Matsunaga Daishi’s Egoist is a love duet full of intimate gestures. “I hated my hometown so much, I fled it, at 18, for Tokyo,” confesses Kosuke (Suzuki Ryohei), in voiceover. “For me, clothes are armor.” Though the gay fashion magazine editor, who lost his mother at age 14, seems much more at home in the more socially liberal Tokyo, he still hides behind his sharp style and his money. That is, until he meets Ryuta (Miyazawa Hio), a fitness trainer to whom he feels an immediate bond. And through these two young men from decidedly different backgrounds, Matsunaga’s film considers how class, capitalism, and core wounds collide, infect, and also inspire the heart’s most tender desires.
It isn’t long after Kosuke starts training with Ryuta that the two become romantically linked. Theirs is a carnal connection that deepens and complicates as they learn more about each other. In some ways, their connection seems motivated by the distinct ways in which they’re different—except, that is, when they’re having sex. Based on Takayama Makoto’s novel of the same name, Egoist is welcomingly frank in depicting queer love, and some of the film’s most ecstatic scenes simply show Kosuke and Ryuta closely and physically entwined. Their sex and body language sometimes demonstrate better than their exchange of words just how in sync they are.
In other scenes, it can feel like Matsunaga and co-writer Kyōko Inukai are too eager to accentuate the way in which these two character are polar opposites, but that process also interestingly challenges our understanding of the film’s very title, and eventually points to pricklier considerations of expressions of love. As Kosuke digs deeper and deeper into his pockets to help pay for his lover’s expenses, we’re left wondering if his actions are selfless and pure or driven by his own ego, or if love can ever be expressed without selfish gain.
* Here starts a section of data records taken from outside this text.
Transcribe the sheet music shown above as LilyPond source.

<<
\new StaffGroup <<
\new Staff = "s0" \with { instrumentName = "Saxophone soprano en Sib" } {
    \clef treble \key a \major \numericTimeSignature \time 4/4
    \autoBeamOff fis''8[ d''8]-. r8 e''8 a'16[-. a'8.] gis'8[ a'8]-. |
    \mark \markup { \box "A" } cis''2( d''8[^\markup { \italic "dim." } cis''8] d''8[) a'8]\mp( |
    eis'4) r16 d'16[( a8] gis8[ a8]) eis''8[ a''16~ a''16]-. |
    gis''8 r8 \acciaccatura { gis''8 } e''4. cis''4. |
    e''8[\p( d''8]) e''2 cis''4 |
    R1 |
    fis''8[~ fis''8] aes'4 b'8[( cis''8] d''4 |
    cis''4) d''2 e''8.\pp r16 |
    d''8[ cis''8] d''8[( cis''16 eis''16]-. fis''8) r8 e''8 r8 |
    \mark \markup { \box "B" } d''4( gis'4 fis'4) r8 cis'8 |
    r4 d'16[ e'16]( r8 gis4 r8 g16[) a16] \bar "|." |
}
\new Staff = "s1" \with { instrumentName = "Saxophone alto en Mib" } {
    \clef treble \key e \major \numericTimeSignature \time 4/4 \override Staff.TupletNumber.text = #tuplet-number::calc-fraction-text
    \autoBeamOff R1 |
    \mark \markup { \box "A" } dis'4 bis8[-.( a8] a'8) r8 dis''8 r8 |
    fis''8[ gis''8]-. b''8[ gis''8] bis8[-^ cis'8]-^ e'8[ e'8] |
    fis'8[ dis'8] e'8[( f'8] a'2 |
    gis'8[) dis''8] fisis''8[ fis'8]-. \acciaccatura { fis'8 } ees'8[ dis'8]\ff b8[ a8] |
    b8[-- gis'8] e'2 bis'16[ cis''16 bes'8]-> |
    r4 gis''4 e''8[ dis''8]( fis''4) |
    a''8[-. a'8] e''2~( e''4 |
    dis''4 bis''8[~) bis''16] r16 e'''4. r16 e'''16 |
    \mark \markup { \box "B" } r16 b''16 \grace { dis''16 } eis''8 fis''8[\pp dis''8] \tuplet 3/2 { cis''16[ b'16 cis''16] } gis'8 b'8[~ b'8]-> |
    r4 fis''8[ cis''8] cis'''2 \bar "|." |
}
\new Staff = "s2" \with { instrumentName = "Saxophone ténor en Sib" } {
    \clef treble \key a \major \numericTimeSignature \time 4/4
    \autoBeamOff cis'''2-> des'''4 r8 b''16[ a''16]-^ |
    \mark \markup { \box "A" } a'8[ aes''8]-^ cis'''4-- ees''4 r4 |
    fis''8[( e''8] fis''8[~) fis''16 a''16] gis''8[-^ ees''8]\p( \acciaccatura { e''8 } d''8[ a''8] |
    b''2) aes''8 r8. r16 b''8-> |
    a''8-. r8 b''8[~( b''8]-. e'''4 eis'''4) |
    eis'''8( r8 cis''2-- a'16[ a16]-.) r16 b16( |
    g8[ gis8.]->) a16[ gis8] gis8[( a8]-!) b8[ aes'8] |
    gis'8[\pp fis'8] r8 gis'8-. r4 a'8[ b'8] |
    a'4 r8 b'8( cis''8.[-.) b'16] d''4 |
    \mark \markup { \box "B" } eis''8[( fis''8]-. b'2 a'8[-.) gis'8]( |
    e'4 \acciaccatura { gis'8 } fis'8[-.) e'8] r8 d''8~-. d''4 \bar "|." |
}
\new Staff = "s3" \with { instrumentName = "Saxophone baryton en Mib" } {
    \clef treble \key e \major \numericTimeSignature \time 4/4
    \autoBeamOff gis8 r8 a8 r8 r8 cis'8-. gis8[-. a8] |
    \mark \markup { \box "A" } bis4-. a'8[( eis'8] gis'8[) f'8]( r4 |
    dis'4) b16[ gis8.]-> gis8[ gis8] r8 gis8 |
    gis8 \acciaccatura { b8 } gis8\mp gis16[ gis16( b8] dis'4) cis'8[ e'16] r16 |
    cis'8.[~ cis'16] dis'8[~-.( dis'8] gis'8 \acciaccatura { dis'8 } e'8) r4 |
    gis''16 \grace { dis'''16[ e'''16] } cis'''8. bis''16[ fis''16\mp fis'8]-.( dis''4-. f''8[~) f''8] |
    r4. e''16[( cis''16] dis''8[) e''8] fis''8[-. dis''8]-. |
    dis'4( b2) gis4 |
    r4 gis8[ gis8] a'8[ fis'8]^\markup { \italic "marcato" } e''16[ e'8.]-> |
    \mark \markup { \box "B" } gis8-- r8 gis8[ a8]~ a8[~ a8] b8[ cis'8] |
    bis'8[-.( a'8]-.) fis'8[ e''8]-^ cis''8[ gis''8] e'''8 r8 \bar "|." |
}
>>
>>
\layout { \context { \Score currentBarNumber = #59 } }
Complicating matters is that Kosuke’s financial support of Ryuta becomes more involved when Kosuke is introduced to Ryuta’s mother, Taeko (Agawa Sawako), as Ryuta’s “boss.” Kosuke and Taeko immediately take to each other, and the three form something of a makeshift family, a warm dynamic that’s nonetheless predicated on the mutual withholding of information, from Ryuta’s secret about himself and how he makes money, to Taeko and her son downplaying the severity of what ails her. And as Matsunaga’s film moves into its final third, the narrative focus shifts from Kosuke and Ryuta to Kosuke and Taeko, and in a way that contributes to the script’s thematic commitment to the relationship between ego and love.
With the film’s late emotional twists and turns, and under less careful hands, Egoist might’ve been sensational and maudlin. But as the characters grapple with tragedy, the film’s handheld camera always moves reactively and intently, feeling as if it’s providing intimate glimpses into the lives of these individuals and assuring that the story feels grounded and alive.
Though Egoist can sometimes feel overly tidy, there’s something refreshing about its straightforward approach. Consistent with its style, which is so free of ornament, it pursues its themes with a welcome directness. It understands how love and relationships are self-serving and that, perhaps, being present with each other is the strongest love there is.